WITH top_results AS 
    (SELECT page_id, score FROM crawl_results 
     WHERE crawl_id=$1 
     ORDER BY score LIMIT 100)
SELECT top_results.score, l.target
FROM top_results 
    JOIN pages p ON top_results.page_id=p.id
    JOIN links l on p.url=l.source 
WHERE NOT EXISTS (SELECT pp.id FROM pages pp WHERE l.target=pp.url)

However, I would like to filter these results so that only one row is returned for a given domain (the one with the lowest score). So for instance, if I get (0.3, 'http://www.foo.com/bar') and (0.8, 'http://www.foo.com/zor'), I only want the first because it has same domain foo.com and has the lower score.

I was able to find documentation for the builtin full text search parsers, which can parse URLS and extract the hostname. For instance, I can extract the hostname from a URL as follows:

SELECT token FROM ts_parse('default', 'http://www.foo.com') WHERE tokid = 6;

    token    
-------------
 www.foo.com
(1 row)

However, I can't figure out how I would integrate this into the above query to filter out duplicate domains from the results. And because this is the docs for "testing and debugging text search", I don't know if this use of ts_parse() is even related to how the URL parser is intended to be used in practice.
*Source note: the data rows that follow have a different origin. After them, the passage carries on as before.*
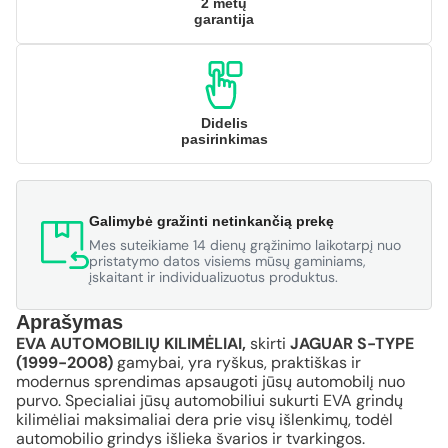
2 metų
garantija
Didelis
pasirinkimas
Galimybė gražinti netinkančią prekę
Mes suteikiame 14 dienų grąžinimo laikotarpį nuo
pristatymo datos visiems mūsų gaminiams,
įskaitant ir individualizuotus produktus.
Aprašymas
EVA AUTOMOBILIŲ KILIMĖLIAI,
skirti
JAGUAR S-TYPE
(1999-2008)
gamybai, yra ryškus, praktiškas ir
modernus sprendimas apsaugoti jūsų automobilį nuo
purvo. Specialiai jūsų automobiliui sukurti EVA grindų
kilimėliai maksimaliai dera prie visų išlenkimų, todėl
automobilio grindys išlieka švarios ir tvarkingos.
How would I use the host parser in my query above to return one row per domain? Also, how would I appropriately index the links table for host and url lookup?

Best Answer

After asking around on IRC, the Postgres mailing list, and a few other places, this is the best I've been able to come up with. I'm going to put it up in case it helps someone else with similar problem,and also because I'm hoping that someone can tell me how to improve on it. I first created the following views:

    CREATE VIEW scored_pages AS (
        SELECT crawl_results.crawl_id, crawl_results.score, 
            crawl_results.page_id, pages.url
        FROM crawl_results 
        JOIN pages ON crawl_results.page_id = pages.id 
    );


    CREATE VIEW scored_links AS (
        SELECT scored_pages.score, links.source, 
            links.target, links.link_text
        FROM links
        JOIN scored_pages ON scored_pages.url = links.source
    );

Then, using these views, I did the following query to extract the links from the lowest scored pages in the results:

SELECT score, host, target 
FROM (
        SELECT DISTINCT ON (token) token AS host, score, target 
        FROM scored_links,
        LATERAL ts_parse('default', target) WHERE tokid = 6
        ORDER BY token, score
) as x
WHERE NOT EXISTS (SELECT pp.id FROM pages pp WHERE target=pp.url)
ORDER BY score;

I would appreciate any feedback on how to improve this, or anything I'm doing wrong. In the meantime, I'll leave this question open in case someone comes by later with a better answer.